KEY POINTS:
There was a good turnout for the impeccably well-timed Warehouse AGM yesterday. That's despite the fact that a large number of small shareholders have already taken their money and run.
As at September 2005, The Warehouse had more than 16,000 individual shareholders. That number had dwindled to just 9369 by September this year and may have fallen further in the last two days as hedge funds and arbitrage players have jumped back in, offering mum and dad shareholders another chance to get out at a decent price.
The share price could go a lot higher of course and some small shareholders may even be thinking of buying in at around $6.30 in anticipation of a $1 plus per share gain.
There have been some analysts suggesting that Woolworths can afford to pay above $8. In theory Woolworths looks the most likely to win a bidding war and should at least end up paying something north of $7.30 (a price the shares have already hit in the past 12 months).
But in theory the All Blacks ought to be world champions right now.
It's one thing to have an opinion on the most likely outcome, it's another thing to bet on something that has all the hallmarks of a sporting contest - high risks, high stakes and the chance that a busybody ref will ruin the game.
The broking community was extremely confident that the High Court would overturn the Commerce Commission ban on the sale - but that doesn't mean they were all buying in. The surging share price of the past two days is a sign of just how cautiously most were playing this.
As one broker - with a client who took a $1 million punt on the outcome of the case - said yesterday, the High Court decision came more as a relief than a cause for celebration.

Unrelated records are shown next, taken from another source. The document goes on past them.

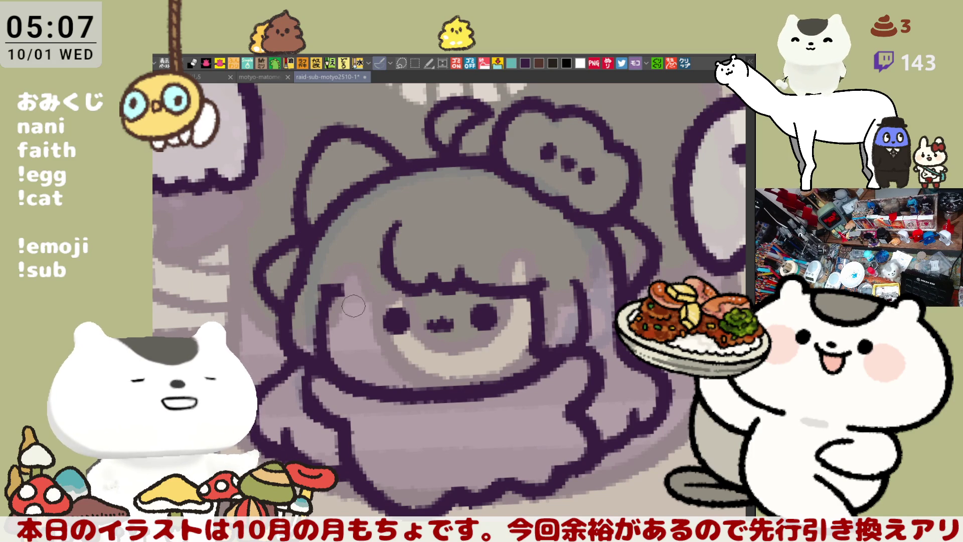
left_click_drag(341, 281, 344, 292)
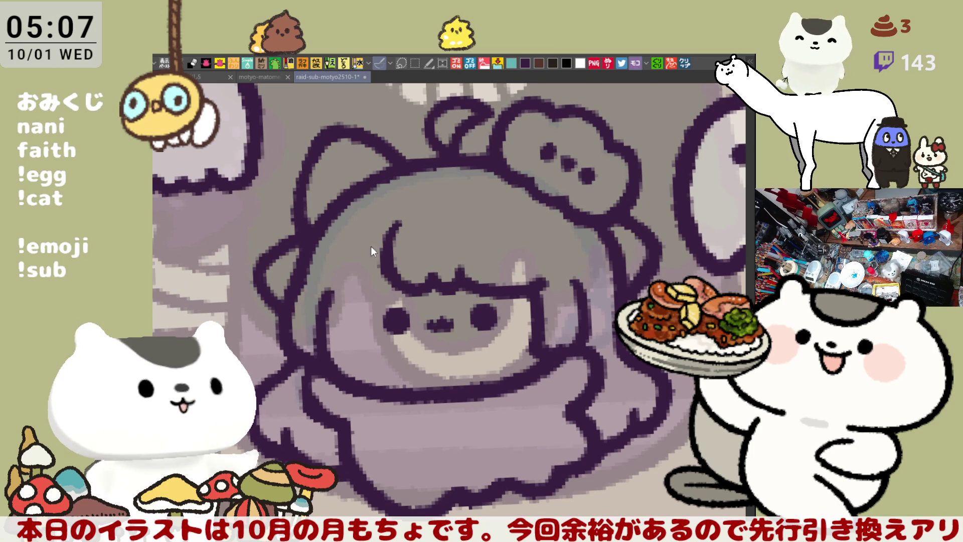
left_click_drag(408, 211, 363, 285)
key("ctrl+z")
mouse_move(406, 210)
left_mouse_down()
mouse_move(355, 297)
mouse_move(388, 238)
mouse_move(362, 305)
left_mouse_up()
key("ctrl+z")
key("ctrl+z")
left_click_drag(407, 215, 363, 291)
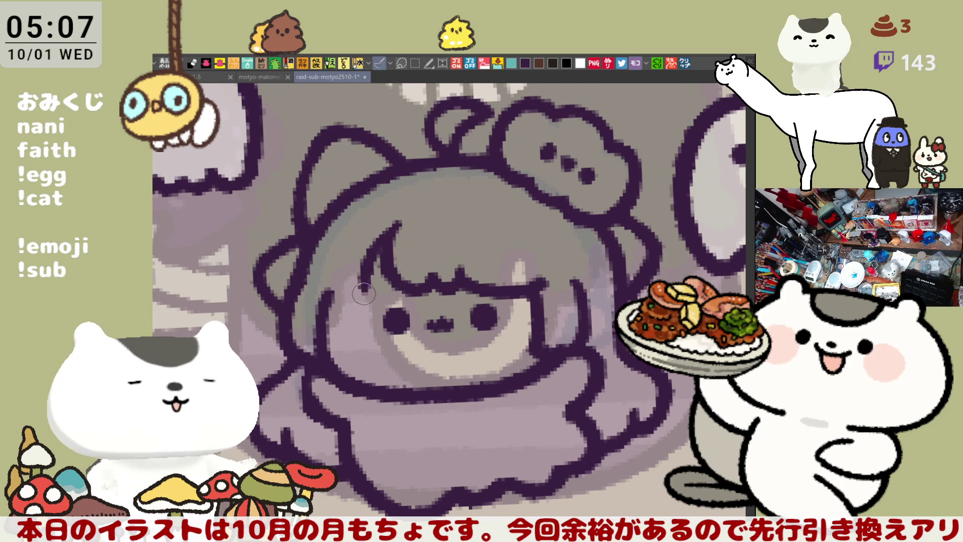
key("ctrl+z")
left_click_drag(406, 214, 362, 303)
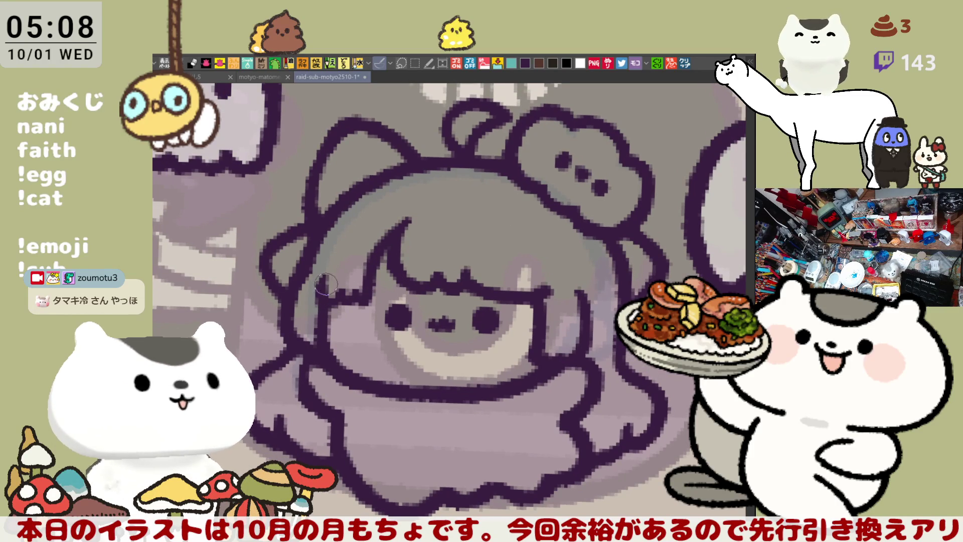
Rotate the canvas back to level and zoom out to the whole illustration.
key("minus")
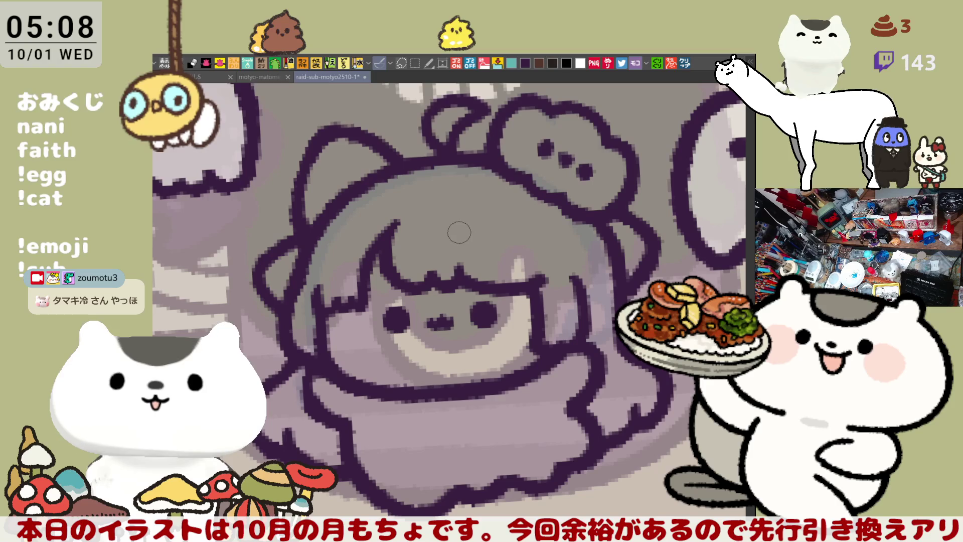
key("asciicircum")
key("asciicircum")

It makes more sense for the big funds to invest on takeover plays. A hedge fund will typically spread the risk by investing in a large number of stocks around the world which are subject to M&A activity.
They will have some big wins and some big losses. But as their name suggests, they know how to hedge risk so that their returns are ultimately positive. Small investors don't have that luxury.
The opportunity cost of staying in the stock also has to be considered. While shareholders have been waiting for the Commerce Commission case to run its course and the bidding war to begin, their money could have been earning 8 per cent per annum in the bank.
So it's not surprising that many have been advised to sell on the numerous price spikes The Warehouse has seen in the past year.
The floating pool of available stock is now less than 30 per cent.
Last year both Foodstuffs and Woolworths acquired 10 per cent stakes (which enable them to block a full takeover bid).
And The Warehouse share register has always been dominated by founder Stephen Tindall. Having spun out almost half his wealth to create the charitable Tindall Foundation, he personally holds just 26.7 per cent of the company. The foundation holds 21.3 per cent.
The extent to which Tindall can influence the decision of the foundation, of which he is a trustee, is not clear. But the potential conflict may not ultimately be that relevant.
Even when it comes to his personal shareholding, it is reasonable to assume his motivation won't be far from that of other shareholders.
By getting involved in the process Tindall may help Foodstuffs or PEP present a viable alternative to Woolworths.
They may even succeed. But Tindall can't lose either way.
One thing Tindall will have a firm view on is what his business is worth. You can be sure he won't let it go for a bargain. Not because he needs the money, but because he has a lot of emotional investment in the charitable trust and how its wealth can be used. And because he also has a lot of pride in the company he has created.